As soon as I stepped into the arrival hall I saw a smiling young man, Theo, holding the sign “USAC”. Together with him was Claudia, who is our Administrative Assistant at the university. She had come in her own car to welcome me, and a few minutes later we were driving through midday traffic toward the Legon Campus of the University of Ghana. Claudia speaks excellent English, with that same endearing accent that is prevalent throughout Africa.

I like what I saw of the city, but was really amazed at the size and beauty of the Legon Campus. The university has about 47,000 students while in session, and the campus is scaled accordingly. Yet, the white academic buildings with red tile roofs give it the sense of being a classic university. Our first stop was at the in-campus bank (I now have a bundle of Ghanaian Cedis @ US$ 1 = GH¢ 4), the supermarket, and the surrounding market stalls. Claudia suggested I might want to buy water, which I did, but I drew a blank on any other necessary items. Our next stop was Volta Hall, where my small apartment is located. I have died and gone to heaven! The Hall is beautifully landscaped, and the apartment is comfortable, private, and air-conditioned. I am going to be very comfortable here.

No sooner had my friends departed that I went out to familiarize myself with the campus. As I said it is a big place, so I need to establish my geography in the best possible way. Flying by instruments I went back to the marketplace, for indeed I had a few purchases to make. The room has an electric kettle so I can fix my morning coffee, but I needed to buy a mug, a spoon, and a pair of glasses. I also needed a bar of soap and … oh look, one of the market stalls has cell phones … so now I am equipped with a new cell phone. My new number is (233) 274-255-723, where (233) is Ghana’s country code.

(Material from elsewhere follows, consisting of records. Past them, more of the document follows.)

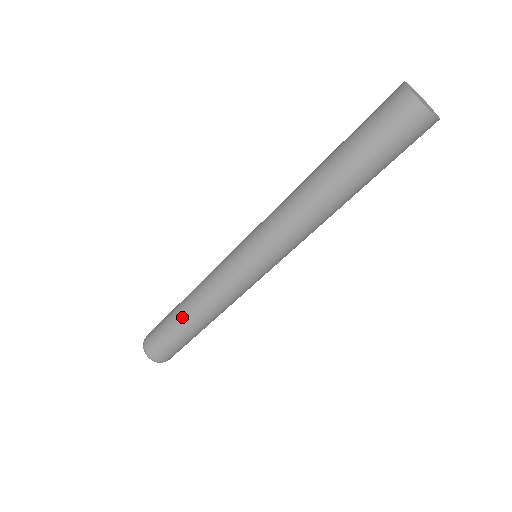
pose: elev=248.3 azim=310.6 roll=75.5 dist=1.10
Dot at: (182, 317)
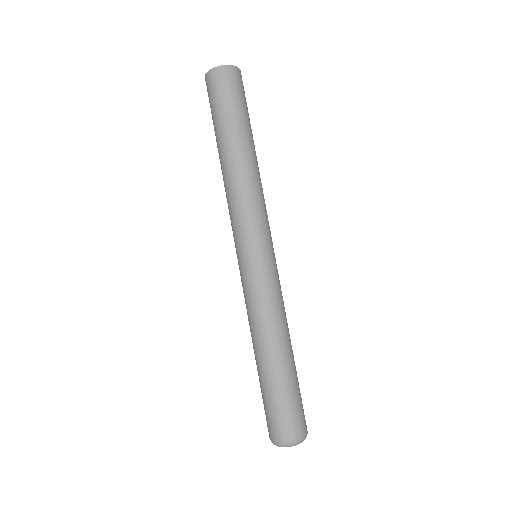
Dot at: (266, 363)
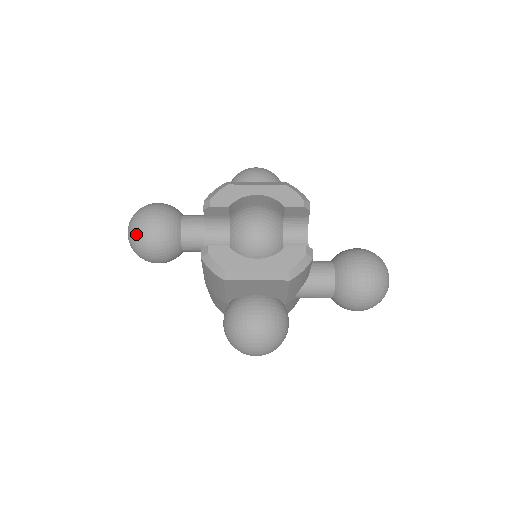
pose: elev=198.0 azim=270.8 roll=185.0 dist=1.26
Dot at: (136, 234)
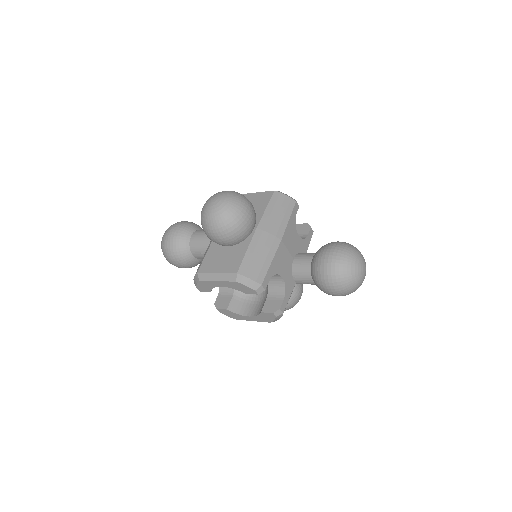
Dot at: occluded
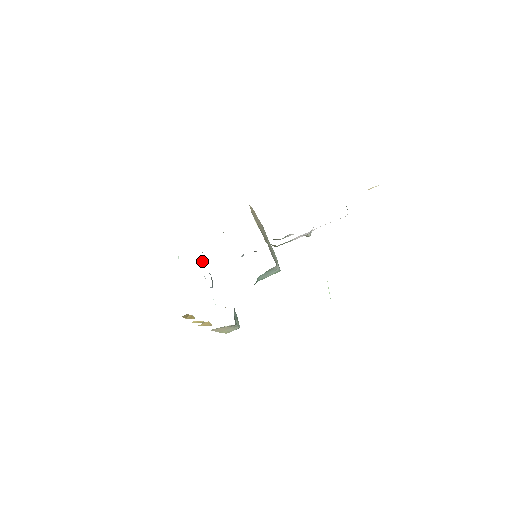
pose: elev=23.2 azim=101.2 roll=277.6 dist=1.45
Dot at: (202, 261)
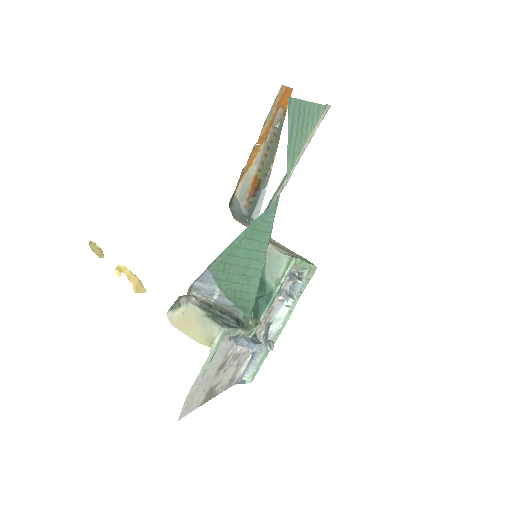
Dot at: (265, 344)
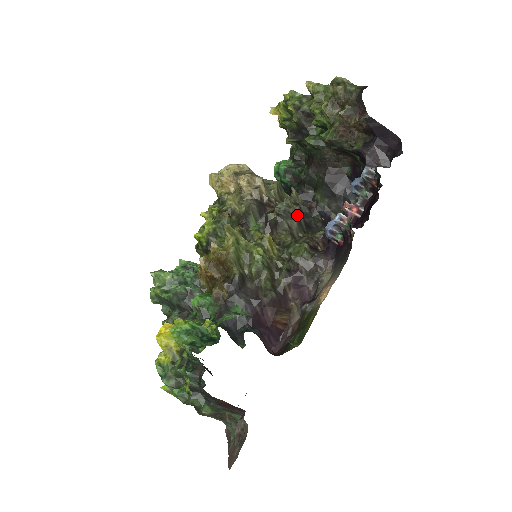
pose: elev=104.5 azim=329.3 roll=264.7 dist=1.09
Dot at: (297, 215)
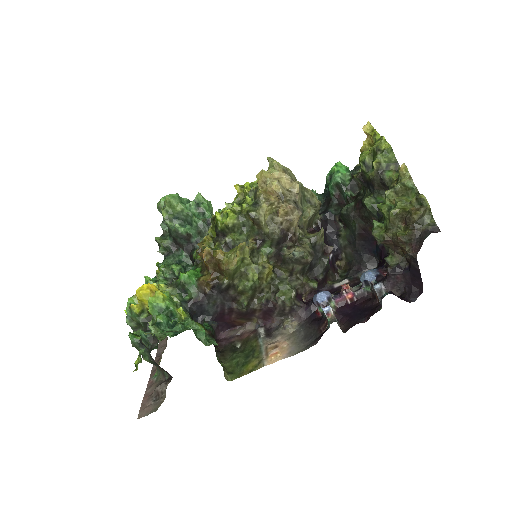
Dot at: (306, 264)
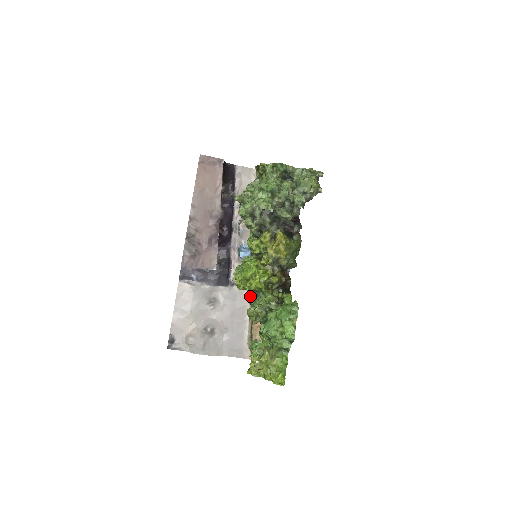
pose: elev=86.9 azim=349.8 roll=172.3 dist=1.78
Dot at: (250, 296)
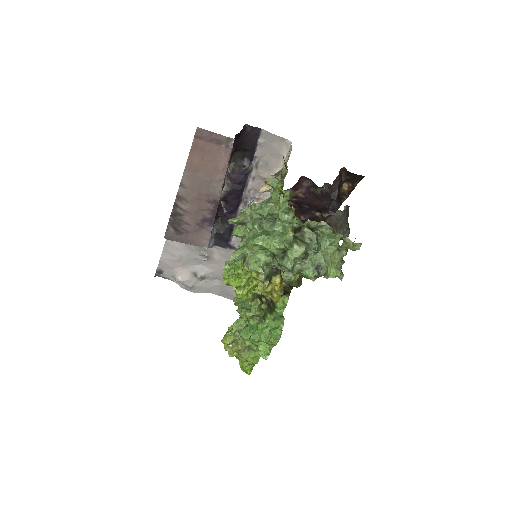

On a second outing I acquired an umbrella (Claudia tells me it was raining all last week), and stopped by the bookstore to pick up a phrase book, a map of the country, a rim of paper, a hole puncher, and a binder for the notes I will be preparing in class. I am now all set for my classes, although they won’t start for another three days. Today is Friday, tomorrow Saturday is arrival day, Sunday is orientation day, and Monday . . . well, I am not clear if we will have class on Monday, because the schedule I have says there will be a campus tour 8:30 to 9:30, academic issues 9:30 to 10:30, and then trotro trip to Madina at 11:00. I will have to play it by ear.